— begin Given data —

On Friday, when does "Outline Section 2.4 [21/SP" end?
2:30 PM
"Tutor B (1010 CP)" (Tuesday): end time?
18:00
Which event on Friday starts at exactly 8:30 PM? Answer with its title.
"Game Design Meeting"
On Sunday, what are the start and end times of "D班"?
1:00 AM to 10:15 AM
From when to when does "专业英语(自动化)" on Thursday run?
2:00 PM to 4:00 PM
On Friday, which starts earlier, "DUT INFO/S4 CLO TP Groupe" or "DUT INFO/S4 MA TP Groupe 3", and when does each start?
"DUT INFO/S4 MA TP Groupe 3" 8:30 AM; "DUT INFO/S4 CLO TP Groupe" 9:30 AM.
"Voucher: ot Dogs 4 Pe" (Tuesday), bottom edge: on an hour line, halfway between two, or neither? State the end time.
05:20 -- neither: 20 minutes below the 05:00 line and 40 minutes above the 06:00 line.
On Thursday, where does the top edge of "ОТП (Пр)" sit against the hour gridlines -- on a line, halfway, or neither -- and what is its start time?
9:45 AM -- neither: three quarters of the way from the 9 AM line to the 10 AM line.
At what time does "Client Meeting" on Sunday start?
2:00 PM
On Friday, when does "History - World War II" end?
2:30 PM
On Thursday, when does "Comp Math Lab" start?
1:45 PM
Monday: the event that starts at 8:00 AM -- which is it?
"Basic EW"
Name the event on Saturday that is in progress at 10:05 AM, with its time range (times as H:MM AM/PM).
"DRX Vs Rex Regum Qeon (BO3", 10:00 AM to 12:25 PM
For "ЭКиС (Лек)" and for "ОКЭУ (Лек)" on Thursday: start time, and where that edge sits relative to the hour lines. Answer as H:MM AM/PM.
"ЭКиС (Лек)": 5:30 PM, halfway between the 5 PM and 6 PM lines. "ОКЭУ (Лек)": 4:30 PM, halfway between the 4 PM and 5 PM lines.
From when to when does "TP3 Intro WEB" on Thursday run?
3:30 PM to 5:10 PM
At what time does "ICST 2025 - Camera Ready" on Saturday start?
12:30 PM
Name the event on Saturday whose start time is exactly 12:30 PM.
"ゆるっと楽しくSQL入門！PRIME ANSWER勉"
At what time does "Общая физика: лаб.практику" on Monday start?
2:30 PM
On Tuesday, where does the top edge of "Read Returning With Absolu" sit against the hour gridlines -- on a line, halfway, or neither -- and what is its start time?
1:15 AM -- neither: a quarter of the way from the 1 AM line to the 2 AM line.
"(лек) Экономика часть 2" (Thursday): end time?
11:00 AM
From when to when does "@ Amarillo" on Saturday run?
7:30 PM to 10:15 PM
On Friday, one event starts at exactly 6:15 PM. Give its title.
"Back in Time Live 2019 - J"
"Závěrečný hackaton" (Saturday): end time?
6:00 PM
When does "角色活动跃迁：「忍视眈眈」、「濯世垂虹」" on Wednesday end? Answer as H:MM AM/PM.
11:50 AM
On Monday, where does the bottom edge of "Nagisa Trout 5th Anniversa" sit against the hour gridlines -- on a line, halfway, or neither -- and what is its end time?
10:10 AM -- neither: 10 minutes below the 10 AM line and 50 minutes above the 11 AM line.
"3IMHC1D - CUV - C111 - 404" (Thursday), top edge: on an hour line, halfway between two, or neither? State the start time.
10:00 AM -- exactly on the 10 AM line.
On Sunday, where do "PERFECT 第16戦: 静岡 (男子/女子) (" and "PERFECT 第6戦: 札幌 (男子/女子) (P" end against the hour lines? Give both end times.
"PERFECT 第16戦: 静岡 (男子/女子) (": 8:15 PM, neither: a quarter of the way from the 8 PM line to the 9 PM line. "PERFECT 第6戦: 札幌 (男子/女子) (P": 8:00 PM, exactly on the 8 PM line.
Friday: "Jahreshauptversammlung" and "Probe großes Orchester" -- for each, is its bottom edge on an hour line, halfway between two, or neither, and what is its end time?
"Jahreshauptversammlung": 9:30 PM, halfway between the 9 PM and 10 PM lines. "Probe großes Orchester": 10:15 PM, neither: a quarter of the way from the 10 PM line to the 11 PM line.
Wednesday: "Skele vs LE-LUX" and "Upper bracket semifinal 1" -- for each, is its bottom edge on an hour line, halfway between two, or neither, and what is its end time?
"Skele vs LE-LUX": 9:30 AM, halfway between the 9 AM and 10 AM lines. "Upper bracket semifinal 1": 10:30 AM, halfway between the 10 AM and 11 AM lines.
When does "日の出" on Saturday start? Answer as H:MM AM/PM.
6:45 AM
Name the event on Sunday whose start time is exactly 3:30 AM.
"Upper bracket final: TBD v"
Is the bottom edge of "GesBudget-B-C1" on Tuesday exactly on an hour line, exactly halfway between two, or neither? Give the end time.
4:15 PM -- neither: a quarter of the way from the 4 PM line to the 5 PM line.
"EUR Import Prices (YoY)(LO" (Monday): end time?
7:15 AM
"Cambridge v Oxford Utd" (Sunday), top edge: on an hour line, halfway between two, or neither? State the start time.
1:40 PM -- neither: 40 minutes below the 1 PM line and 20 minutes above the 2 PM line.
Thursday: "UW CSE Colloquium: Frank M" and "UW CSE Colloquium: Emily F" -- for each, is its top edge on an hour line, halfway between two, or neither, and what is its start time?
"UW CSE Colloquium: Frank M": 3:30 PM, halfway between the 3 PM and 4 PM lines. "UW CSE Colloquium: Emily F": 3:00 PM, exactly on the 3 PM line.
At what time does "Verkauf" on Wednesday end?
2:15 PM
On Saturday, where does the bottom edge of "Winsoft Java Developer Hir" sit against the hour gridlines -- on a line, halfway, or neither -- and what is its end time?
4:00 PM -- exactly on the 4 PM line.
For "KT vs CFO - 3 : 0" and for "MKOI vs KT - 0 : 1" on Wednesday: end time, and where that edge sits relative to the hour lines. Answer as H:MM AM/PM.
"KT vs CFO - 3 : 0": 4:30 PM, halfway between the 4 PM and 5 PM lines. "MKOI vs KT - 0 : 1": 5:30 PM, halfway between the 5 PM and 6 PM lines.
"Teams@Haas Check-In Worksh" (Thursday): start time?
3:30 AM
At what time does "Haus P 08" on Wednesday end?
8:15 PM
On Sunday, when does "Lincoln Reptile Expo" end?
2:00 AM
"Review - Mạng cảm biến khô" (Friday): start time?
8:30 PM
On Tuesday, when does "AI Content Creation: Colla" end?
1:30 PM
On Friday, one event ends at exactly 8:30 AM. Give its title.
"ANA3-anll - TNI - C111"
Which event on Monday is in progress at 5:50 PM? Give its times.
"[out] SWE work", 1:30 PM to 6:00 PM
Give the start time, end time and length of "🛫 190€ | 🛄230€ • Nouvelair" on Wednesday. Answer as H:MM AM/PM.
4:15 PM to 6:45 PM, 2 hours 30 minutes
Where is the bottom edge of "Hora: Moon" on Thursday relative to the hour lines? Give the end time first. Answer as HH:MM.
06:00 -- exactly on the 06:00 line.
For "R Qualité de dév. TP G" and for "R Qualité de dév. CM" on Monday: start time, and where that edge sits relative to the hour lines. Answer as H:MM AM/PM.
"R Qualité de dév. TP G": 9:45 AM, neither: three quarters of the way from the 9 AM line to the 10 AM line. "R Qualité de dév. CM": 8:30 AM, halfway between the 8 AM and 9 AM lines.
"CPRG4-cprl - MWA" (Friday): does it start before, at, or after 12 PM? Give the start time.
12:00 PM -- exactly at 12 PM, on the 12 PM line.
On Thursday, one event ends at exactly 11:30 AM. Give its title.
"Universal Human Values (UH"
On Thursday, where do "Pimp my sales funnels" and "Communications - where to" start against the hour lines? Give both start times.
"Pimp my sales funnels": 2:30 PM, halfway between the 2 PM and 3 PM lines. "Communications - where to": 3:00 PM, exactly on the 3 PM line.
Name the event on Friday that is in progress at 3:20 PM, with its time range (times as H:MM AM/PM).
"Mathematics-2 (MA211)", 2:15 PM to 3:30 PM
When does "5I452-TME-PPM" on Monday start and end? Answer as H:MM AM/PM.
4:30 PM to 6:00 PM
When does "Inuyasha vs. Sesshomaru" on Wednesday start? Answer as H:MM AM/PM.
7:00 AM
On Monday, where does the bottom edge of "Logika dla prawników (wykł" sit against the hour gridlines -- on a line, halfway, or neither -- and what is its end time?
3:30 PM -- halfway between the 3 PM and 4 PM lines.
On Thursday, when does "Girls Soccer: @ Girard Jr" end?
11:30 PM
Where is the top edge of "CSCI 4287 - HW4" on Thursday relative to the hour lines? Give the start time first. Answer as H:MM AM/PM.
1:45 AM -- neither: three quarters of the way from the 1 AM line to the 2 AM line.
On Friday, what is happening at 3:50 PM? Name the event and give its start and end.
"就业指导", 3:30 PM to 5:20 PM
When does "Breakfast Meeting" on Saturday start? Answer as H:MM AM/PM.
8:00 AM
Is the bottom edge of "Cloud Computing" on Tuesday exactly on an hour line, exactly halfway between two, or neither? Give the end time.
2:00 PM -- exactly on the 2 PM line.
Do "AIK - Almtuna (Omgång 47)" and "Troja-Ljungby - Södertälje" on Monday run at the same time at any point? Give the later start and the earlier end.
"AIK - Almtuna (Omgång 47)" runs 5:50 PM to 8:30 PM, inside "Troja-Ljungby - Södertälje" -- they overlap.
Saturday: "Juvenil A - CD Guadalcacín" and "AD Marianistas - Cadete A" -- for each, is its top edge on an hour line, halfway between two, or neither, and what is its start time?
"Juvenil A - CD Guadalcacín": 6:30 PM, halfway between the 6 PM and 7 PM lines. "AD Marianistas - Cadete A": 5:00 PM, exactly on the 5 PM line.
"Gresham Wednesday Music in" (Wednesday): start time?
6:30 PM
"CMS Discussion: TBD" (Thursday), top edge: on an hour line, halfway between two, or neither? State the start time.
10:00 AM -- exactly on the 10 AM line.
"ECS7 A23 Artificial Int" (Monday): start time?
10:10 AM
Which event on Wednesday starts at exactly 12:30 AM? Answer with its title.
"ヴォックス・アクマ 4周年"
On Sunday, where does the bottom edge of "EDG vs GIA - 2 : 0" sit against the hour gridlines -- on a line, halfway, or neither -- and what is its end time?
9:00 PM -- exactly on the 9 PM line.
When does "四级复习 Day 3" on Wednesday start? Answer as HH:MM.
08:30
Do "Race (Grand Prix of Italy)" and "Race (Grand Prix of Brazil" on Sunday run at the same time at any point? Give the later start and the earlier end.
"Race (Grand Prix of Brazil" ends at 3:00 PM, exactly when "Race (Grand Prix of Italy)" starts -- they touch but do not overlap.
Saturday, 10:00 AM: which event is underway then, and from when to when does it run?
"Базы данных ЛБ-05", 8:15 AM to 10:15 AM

— end Given data —

§ The task: Return the rows unchanged, beginning at the line that contains "Soccer: @ Girard" and stopping after the line that contains "1:45 AM -- neither: three".

§ Solved problem:
On Thursday, when does "Girls Soccer: @ Girard Jr" end?
11:30 PM
Where is the top edge of "CSCI 4287 - HW4" on Thursday relative to the hour lines? Give the start time first. Answer as H:MM AM/PM.
1:45 AM -- neither: three quarters of the way from the 1 AM line to the 2 AM line.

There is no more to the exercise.